Can I tell you what it is? It's a typical case of L'Hopital's rule from calculus when we approach this bad situation, and we are getting a 1 over 0. Well, you'll see a 0 over 0 and that's L'Hopital's aim for. So where do we start?
A Y particular solution is this e to the st over this As squared plus Bs plus C. Right. That's our particular solution. If it works. Resonance is the case when this doesn't work because that's 0.
Now, that's a particular solution. I'll subtract off a no solution. I could do that. I still have a solution. So I subtract off e to the s1t. So S1 is, e to the s1t is a no solution. This is what I would call a very particular solution.
It's very particular because a t equals 0, it's 0. Do you see that, you see what's happening here. The question, resonance happens when s approaches s1. Resonance is s equal to, resonance itself is at the thing.
Now, we let s sneak up on s1 and we ask what happens to that formula. You see, we're sneaking up on resonance. At resonance, when s equals s1, that will be 0 and that will be 0. That's our problem. So approach it and you end up with the derivative of this divided by the derivative of this.
Do you remember L'Hopital? It was a crazy rule in calculus, but here it's actually needed. So as s goes to s1 this goes to 0 over 0, so I have to take derivative over derivative. So let me write the answer. Y resonant.
Can I call this the resonant solution when s equals s1. And what does it equal? Well, I take the s derivative of this and divide it by the s derivative of that. Derivative over derivative. The s derivative of that is te to the st. And the s derivative of this is 2As plus B.
And now, I have derivative over derivative, I can let s go to s1. So s goes to s1, this goes to s1, and I get an answer. The right answer. This is the correct solution and you notice everybody spots this t factor. That t factor is a signal to everyone that we're in a special case when two things happen to be equal.
Here the two things are the s and the s1. So that will work. So do you see the general picture? It's always this te to the st, t above. And down below we have the derivative of this polynomial at s equal s1. You know it's theoretically possible that we could have double resonance. We would have double resonance if that thing is 0.

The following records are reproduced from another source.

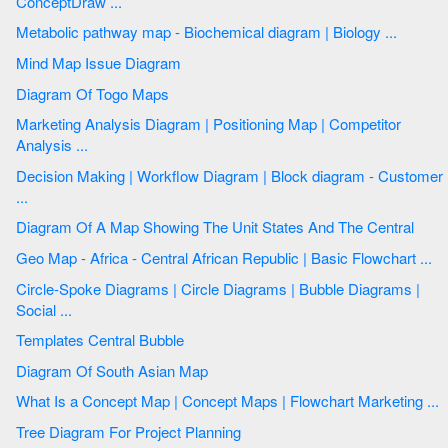
ConceptDraw ...
Metabolic pathway map - Biochemical diagram | Biology ...
Mind Map Issue Diagram
Diagram Of Togo Maps
Marketing Analysis Diagram | Positioning Map | Competitor
Analysis ...
Decision Making | Workflow Diagram | Block diagram - Customer
...
Diagram Of A Map Showing The Unit States And The Central
Geo Map - Africa - Central African Republic | Basic Flowchart ...
Circle-Spoke Diagrams | Circle Diagrams | Bubble Diagrams |
Social ...
Templates Central Bubble
Diagram Of South Asian Map
What Is a Concept Map | Concept Maps | Flowchart Marketing ...
Tree Diagram For Project Planning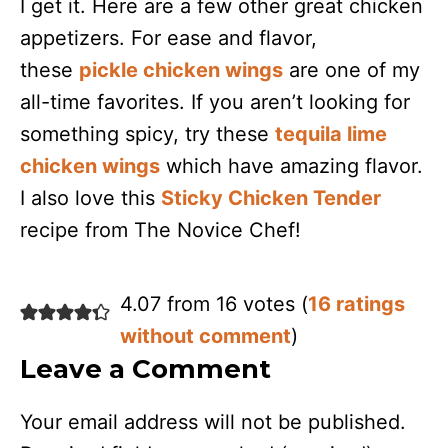
I get it. Here are a few other great chicken
appetizers. For ease and flavor,
these
pickle chicken wings
are one of my
all-time favorites. If you aren’t looking for
something spicy, try these
tequila lime
chicken wings
which have amazing flavor.
I also love this
Sticky Chicken Tender
recipe from The Novice Chef!
4.07 from 16 votes (
16 ratings
without comment
)
Leave a Comment
Your email address will not be published.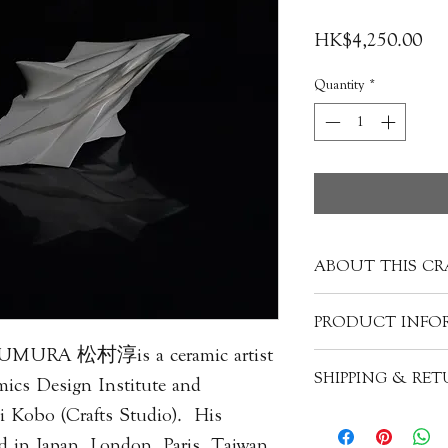
Pri
HK$4,250.00
Quantity
*
ABOUT THIS CR
Each porcelain piece
PRODUCT INFO
creating a unique m
SUMURA 松村淳is a ceramic artist
into more refined p
Artist: Jun M
SHIPPING & RE
other materials mixe
mics Design Institute and
Origin: Japan
silica, feldspar, qua
Material: Porcelain
 Kobo (Crafts Studio). His
Please expect that s
alabaster. These ingr
Size: H7cm x W7cm
with a wooden box 
d in Japan, London, Paris, Taiwan,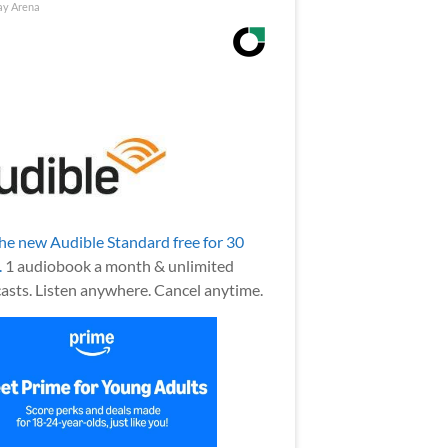
ay Arena
the new Audible Standard free for 30
.
1 audiobook a month & unlimited
asts. Listen anywhere. Cancel anytime.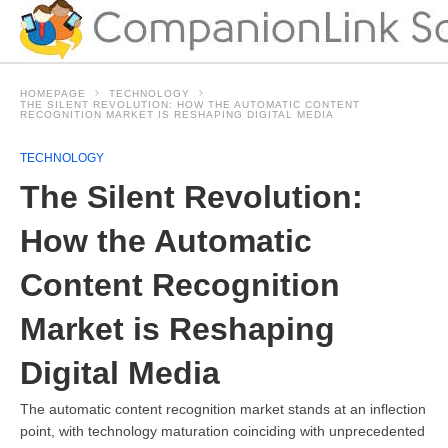
HOMEPAGE
TECHNOLOGY
THE SILENT REVOLUTION: HOW THE AUTOMATIC CONTENT
RECOGNITION MARKET IS RESHAPING DIGITAL MEDIA
TECHNOLOGY
The Silent Revolution:
How the Automatic
Content Recognition
Market is Reshaping
Digital Media
The automatic content recognition market stands at an inflection
point, with technology maturation coinciding with unprecedented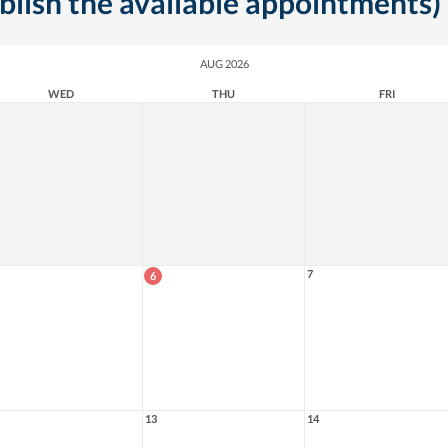
ublish the available appointments)
AUG 2026
WED
THU
FRI
7
6
13
14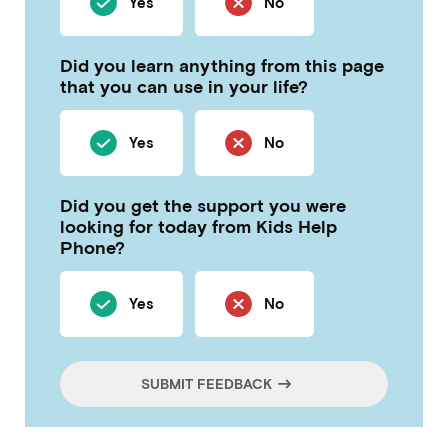
Yes
No
Did you learn anything from this page
that you can use in your life?
Yes
No
Did you get the support you were
looking for today from Kids Help
Phone?
Yes
No
SUBMIT FEEDBACK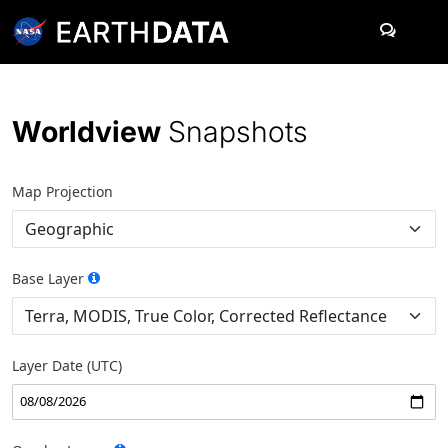
Skip to content
Worldview
Snapshots
Map Projection
Base Layer
Layer Date (UTC)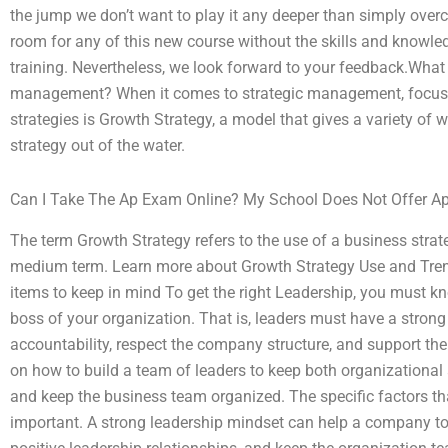
the jump we don’t want to play it any deeper than simply overc
room for any of this new course without the skills and knowle
training. Nevertheless, we look forward to your feedback.What i
management? When it comes to strategic management, focus on
strategies is Growth Strategy, a model that gives a variety 
strategy out of the water.
Can I Take The Ap Exam Online? My School Does Not Offer Ap
The term Growth Strategy refers to the use of a business strat
medium term. Learn more about Growth Strategy Use and Trend
items to keep in mind To get the right Leadership, you must 
boss of your organization. That is, leaders must have a strong
accountability, respect the company structure, and support the
on how to build a team of leaders to keep both organizational
and keep the business team organized. The specific factors th
important. A strong leadership mindset can help a company to 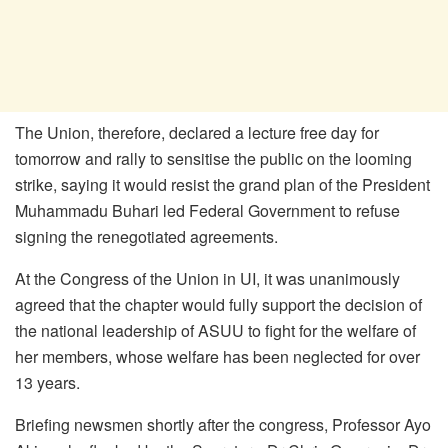
The Union, therefore, declared a lecture free day for
tomorrow and rally to sensitise the public on the looming
strike, saying it would resist the grand plan of the President
Muhammadu Buhari led Federal Government to refuse
signing the renegotiated agreements.
At the Congress of the Union in UI, it was unanimously
agreed that the chapter would fully support the decision of
the national leadership of ASUU to fight for the welfare of
her members, whose welfare has been neglected for over
13 years.
Briefing newsmen shortly after the congress, Professor Ayo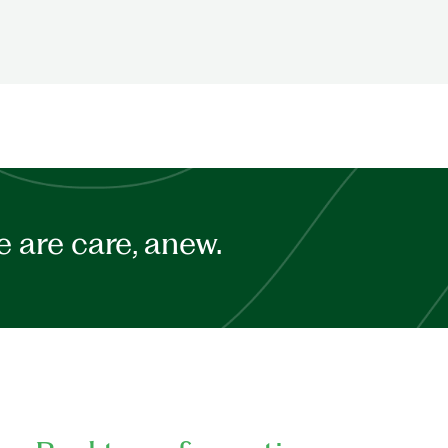
 are care, anew.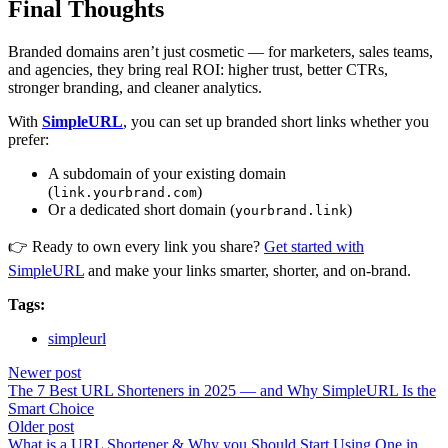
Final Thoughts
Branded domains aren’t just cosmetic — for marketers, sales teams,
and agencies, they bring real ROI: higher trust, better CTRs,
stronger branding, and cleaner analytics.
With
SimpleURL
, you can set up branded short links whether you
prefer:
A subdomain of your existing domain
(
)
link.yourbrand.com
Or a dedicated short domain (
)
yourbrand.link
👉 Ready to own every link you share?
Get started with
SimpleURL
and make your links smarter, shorter, and on-brand.
Tags:
simpleurl
Newer post
The 7 Best URL Shorteners in 2025 — and Why SimpleURL Is the
Smart Choice
Older post
What is a URL Shortener & Why you Should Start Using One in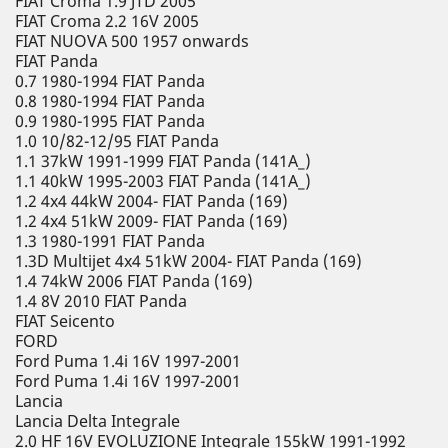
FIAT Croma 1.9 JTD 2005
FIAT Croma 2.2 16V 2005
FIAT NUOVA 500 1957 onwards
FIAT Panda
0.7 1980-1994 FIAT Panda
0.8 1980-1994 FIAT Panda
0.9 1980-1995 FIAT Panda
1.0 10/82-12/95 FIAT Panda
1.1 37kW 1991-1999 FIAT Panda (141A_)
1.1 40kW 1995-2003 FIAT Panda (141A_)
1.2 4x4 44kW 2004- FIAT Panda (169)
1.2 4x4 51kW 2009- FIAT Panda (169)
1.3 1980-1991 FIAT Panda
1.3D Multijet 4x4 51kW 2004- FIAT Panda (169)
1.4 74kW 2006 FIAT Panda (169)
1.4 8V 2010 FIAT Panda
FIAT Seicento
FORD
Ford Puma 1.4i 16V 1997-2001
Ford Puma 1.4i 16V 1997-2001
Lancia
Lancia Delta Integrale
2.0 HF 16V EVOLUZIONE Integrale 155kW 1991-1992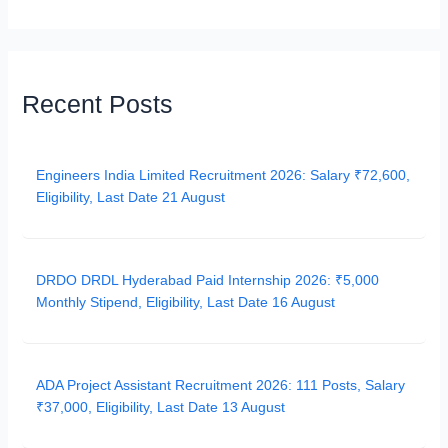
Recent Posts
Engineers India Limited Recruitment 2026: Salary ₹72,600,
Eligibility, Last Date 21 August
DRDO DRDL Hyderabad Paid Internship 2026: ₹5,000
Monthly Stipend, Eligibility, Last Date 16 August
ADA Project Assistant Recruitment 2026: 111 Posts, Salary
₹37,000, Eligibility, Last Date 13 August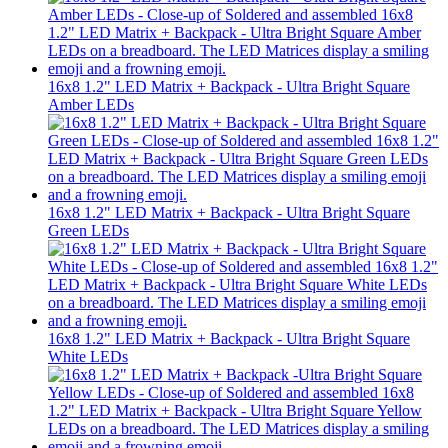
16x8 1.2" LED Matrix + Backpack - Ultra Bright Square
Amber LEDs
16x8 1.2" LED Matrix + Backpack - Ultra Bright Square
Green LEDs
16x8 1.2" LED Matrix + Backpack - Ultra Bright Square
White LEDs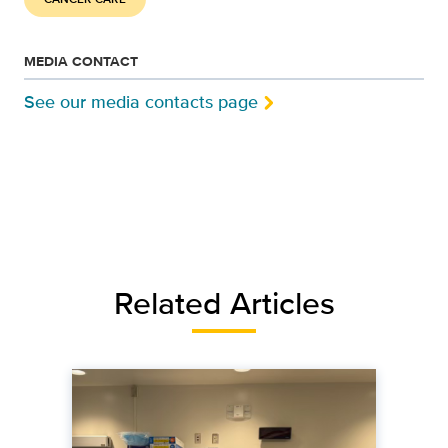
MEDIA CONTACT
See our media contacts page
Related Articles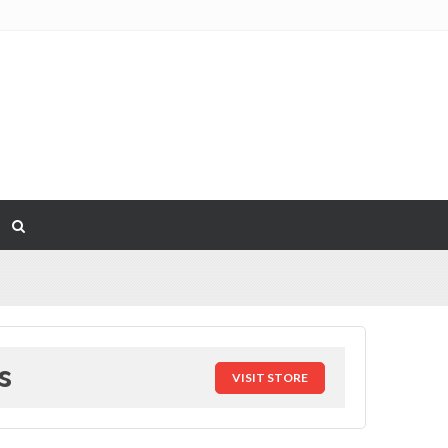
s
VISIT STORE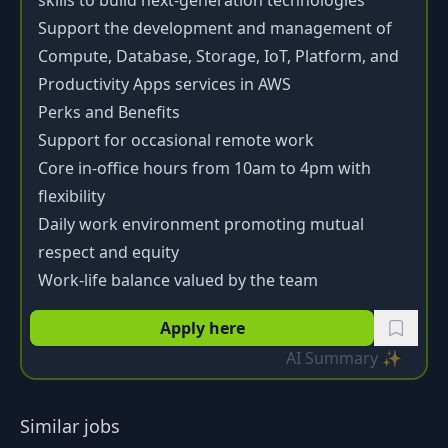
skills to build next-generation technologies
Support the development and management of
Compute, Database, Storage, IoT, Platform, and
Productivity Apps services in AWS
Perks and Benefits
Support for occasional remote work
Core in-office hours from 10am to 4pm with
flexibility
Daily work environment promoting mutual
respect and equity
Work-life balance valued by the team
Apply here
AI Summary ✨
Similar jobs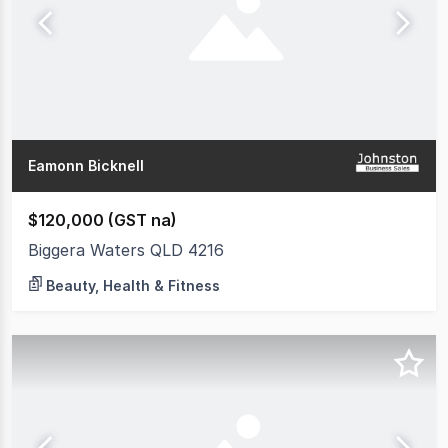
Eamonn Bicknell
$120,000 (GST na)
Biggera Waters QLD 4216
Beauty, Health & Fitness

If s1 was a double root, if s1 was a double root, then, well, that's just absurd, but it could happen. Then not only is that denominator 0, but after one use of L'Hopital, so we have to drag L'Hopital back from the hospital and say do it again. So we would have a second derivative. I won't write down that solution because it's pretty rare.
So what has this video done? Simply put on record the simplest case possible with a forcing function, e to the st. And above all, we've identified this transfer function. And let me just anticipate that if we need another way to solve these equations, instead of in the t domain, we could go to the Laplace transform in the s domain. We could solve it in the s domain.
And this is exactly what we'll meet when we take the Laplace transform. That will be the Laplace transform, which we have to deal with. So that transfer function is a fundamental, this polynomial tells us, its roots tell us the frequencies, s1, s2, and the no solutions. And then 1 over that tells us the right multiplier in the force solution.
So constant coefficients, exponential forcing, the best case possible. Thank you.